Tillandsia, commonly referred to as air plants, is the largest genus in the bromeliad family. They are found from jungle to rain forest to arid desert environments and from sea level to high mountain regions.  Air plants are a hot trend right now for people who want a plant to enjoy in their indoor space, or office – and they also make great gifts. Not only are the plants themselves unusual and interesting, but you can use your imagination to mount these plants creatively, or place in a container.

Air plants can be found naturally in many different regions and climates, but they also make a great indoor plant because they grow without soil and do not require a lot of maintenance. However, while these are generally low-maintenance plants, there are certain rules to follow in order for your air plant to survive.

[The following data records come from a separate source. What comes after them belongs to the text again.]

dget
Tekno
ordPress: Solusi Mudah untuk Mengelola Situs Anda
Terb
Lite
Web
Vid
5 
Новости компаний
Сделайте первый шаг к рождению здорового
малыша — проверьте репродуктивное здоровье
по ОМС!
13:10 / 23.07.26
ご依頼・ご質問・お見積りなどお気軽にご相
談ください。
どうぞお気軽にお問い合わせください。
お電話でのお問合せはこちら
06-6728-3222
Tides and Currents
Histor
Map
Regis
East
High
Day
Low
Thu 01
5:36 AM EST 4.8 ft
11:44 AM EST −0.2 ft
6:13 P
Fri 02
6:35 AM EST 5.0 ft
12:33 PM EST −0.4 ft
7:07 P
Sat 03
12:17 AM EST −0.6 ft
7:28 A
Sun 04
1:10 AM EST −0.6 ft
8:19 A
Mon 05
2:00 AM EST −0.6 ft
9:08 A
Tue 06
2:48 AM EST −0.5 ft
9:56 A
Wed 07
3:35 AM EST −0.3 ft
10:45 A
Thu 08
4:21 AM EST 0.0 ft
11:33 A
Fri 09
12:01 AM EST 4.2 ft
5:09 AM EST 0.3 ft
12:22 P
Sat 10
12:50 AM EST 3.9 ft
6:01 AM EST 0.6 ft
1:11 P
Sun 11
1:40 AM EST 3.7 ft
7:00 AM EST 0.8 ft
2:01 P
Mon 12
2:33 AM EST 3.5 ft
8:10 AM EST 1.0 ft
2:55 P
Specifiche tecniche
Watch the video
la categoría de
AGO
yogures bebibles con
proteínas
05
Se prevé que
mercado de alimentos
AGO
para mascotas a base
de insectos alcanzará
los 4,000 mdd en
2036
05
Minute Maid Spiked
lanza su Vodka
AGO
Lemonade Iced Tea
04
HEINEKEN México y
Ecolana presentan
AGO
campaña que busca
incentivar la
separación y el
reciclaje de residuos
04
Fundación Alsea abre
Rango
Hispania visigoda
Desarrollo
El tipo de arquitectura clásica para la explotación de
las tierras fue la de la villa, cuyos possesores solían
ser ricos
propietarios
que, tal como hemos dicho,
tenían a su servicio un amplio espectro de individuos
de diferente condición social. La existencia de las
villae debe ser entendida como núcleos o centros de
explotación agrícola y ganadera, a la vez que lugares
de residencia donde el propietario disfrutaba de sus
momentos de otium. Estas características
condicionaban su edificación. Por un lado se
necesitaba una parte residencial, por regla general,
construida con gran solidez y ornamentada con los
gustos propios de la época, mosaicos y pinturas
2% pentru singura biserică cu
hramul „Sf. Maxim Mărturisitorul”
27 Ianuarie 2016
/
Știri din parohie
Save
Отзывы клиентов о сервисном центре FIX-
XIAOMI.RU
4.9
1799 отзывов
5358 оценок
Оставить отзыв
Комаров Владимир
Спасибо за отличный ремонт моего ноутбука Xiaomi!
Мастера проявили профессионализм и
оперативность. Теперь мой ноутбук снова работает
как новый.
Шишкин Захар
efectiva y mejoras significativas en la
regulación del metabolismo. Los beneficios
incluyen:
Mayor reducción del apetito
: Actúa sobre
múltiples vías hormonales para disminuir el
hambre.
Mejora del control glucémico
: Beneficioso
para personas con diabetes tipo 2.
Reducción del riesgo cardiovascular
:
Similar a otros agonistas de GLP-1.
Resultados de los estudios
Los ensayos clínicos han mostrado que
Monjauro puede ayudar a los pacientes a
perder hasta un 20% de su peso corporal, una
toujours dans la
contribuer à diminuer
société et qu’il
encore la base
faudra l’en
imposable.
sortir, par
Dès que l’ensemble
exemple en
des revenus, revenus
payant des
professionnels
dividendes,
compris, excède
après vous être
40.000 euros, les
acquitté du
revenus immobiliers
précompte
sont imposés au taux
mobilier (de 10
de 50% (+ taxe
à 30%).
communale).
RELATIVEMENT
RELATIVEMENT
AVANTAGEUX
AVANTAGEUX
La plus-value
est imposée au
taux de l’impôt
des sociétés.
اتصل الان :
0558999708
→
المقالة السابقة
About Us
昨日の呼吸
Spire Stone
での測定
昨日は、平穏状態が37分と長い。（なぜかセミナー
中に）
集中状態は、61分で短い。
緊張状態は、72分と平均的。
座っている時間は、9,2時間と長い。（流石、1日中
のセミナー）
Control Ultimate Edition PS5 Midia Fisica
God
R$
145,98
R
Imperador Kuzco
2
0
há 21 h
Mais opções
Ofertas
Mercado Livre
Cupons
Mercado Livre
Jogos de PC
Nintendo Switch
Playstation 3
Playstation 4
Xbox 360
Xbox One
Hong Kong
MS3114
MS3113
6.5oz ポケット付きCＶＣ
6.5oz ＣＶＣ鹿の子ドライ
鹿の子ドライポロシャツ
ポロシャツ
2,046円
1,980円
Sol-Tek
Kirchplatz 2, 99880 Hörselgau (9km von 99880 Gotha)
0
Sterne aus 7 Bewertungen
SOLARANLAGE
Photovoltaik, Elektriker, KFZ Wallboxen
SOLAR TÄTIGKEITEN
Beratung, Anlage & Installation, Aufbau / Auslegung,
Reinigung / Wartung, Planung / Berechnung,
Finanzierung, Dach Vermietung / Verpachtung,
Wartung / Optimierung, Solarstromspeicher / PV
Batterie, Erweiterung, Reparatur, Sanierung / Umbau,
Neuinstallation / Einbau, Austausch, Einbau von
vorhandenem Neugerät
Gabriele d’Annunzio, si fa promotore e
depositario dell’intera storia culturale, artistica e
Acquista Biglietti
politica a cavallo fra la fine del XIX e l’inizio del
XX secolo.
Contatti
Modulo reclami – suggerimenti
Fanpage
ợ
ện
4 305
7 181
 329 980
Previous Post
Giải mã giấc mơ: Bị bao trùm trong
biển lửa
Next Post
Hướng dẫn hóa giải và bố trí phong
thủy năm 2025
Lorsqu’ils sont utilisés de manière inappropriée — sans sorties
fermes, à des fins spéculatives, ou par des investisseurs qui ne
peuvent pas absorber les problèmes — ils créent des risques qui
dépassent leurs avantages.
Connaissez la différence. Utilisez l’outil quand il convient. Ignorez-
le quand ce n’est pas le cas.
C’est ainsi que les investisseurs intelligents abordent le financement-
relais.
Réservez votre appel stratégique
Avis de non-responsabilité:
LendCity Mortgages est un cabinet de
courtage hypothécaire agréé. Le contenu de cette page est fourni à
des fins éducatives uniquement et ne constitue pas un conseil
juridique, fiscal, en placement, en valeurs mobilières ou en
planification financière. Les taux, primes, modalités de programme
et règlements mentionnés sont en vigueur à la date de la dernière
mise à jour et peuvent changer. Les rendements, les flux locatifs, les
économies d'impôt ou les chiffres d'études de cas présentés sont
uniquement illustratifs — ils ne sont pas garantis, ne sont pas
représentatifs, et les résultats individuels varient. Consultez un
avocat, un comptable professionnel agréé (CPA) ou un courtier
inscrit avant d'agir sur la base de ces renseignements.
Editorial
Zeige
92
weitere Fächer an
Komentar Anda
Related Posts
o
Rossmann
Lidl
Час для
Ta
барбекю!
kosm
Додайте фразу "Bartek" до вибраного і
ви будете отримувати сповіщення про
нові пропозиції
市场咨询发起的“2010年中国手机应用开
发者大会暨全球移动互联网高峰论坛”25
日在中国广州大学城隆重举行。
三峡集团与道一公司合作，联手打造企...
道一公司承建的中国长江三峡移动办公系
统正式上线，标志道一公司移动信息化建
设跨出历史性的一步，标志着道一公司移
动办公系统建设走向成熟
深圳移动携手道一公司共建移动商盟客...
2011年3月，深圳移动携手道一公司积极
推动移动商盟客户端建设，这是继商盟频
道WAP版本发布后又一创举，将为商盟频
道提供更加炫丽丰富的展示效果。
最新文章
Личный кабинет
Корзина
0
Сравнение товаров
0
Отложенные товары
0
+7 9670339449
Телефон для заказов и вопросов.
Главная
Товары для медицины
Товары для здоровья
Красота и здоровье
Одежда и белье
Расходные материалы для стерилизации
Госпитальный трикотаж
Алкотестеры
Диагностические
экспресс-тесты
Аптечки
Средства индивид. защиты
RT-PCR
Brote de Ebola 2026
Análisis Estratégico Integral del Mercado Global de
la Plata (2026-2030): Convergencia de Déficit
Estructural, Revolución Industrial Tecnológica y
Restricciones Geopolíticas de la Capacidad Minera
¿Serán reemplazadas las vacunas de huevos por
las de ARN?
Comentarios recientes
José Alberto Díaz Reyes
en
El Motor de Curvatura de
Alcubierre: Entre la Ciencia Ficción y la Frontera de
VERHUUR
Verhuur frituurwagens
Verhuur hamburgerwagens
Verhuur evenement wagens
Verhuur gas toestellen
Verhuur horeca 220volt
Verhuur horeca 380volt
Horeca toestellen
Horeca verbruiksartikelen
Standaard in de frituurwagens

Tip 1: Ensuring your air plant receives adequate watering is the number one priority. When you notice the plant’s foliage begins to curl, it’s time to water. Typically, you’ll need to water your air plant once or twice a week which means submerging the plant in a bowl of water for a up to 15 minutes – the plant will only absorb the water it needs to survive. After watering, gently shake the plant to remove excess water and avoid rotting. *Pro tip: avoid using softened water due to the high salt level; instead use collected rain water or bottled water. Do not mist air plants as it does not provide enough moisture for the plant to survive and can actually kill the plant if water collects where the leaves emerge.

Tip 2: These plants also require a good amount of filtered sunlight, so place them near an east-, south-, or west-facing window. And while they can withstand near freezing temperatures, they prefer temperatures in the 70’s F. While many gardeners like to place these plants in a bathroom to take advantage of the humidity, it is more important that the plants get the appropriate amount of sunlight on a regular basis.

Tip 3: You can also fertilize air plants using a good liquid or water-soluble fertilizer for epiphytes, bromeliads or specifically for air plants. The fertilizers are rich in nitrogen and deliver it in a form that can be absorbed by the plant. Avoid fertilizers that have high amounts of copper, as it is toxic to bromeliads and only use the directed amount as too much fertilizer can burn air plants. Fertilization is not absolutely necessary for survival, but will increase growth and vigor of your plants and their blooms.

Tip 4: The possibilities of mounting medias for your air plants are nearly endless. Some suggestions that tend to work well are grapewood, driftwood, tree limbs, Manzanita burl, cork, clay pottery, rock or stones of any kind. Make sure the media you select does not hold water. If your media does hold water, you may be able to drill a hole through the bottom, but make sure you go all the way through and provide proper drainage. There are several different adhesives that can be used to secure your plant to the media such as Liquid Nails, low temp hot glue or E6000 glue. We recommend E6000 because it is colorless, extremely strong, water-proof and, most importantly, non-toxic to plants.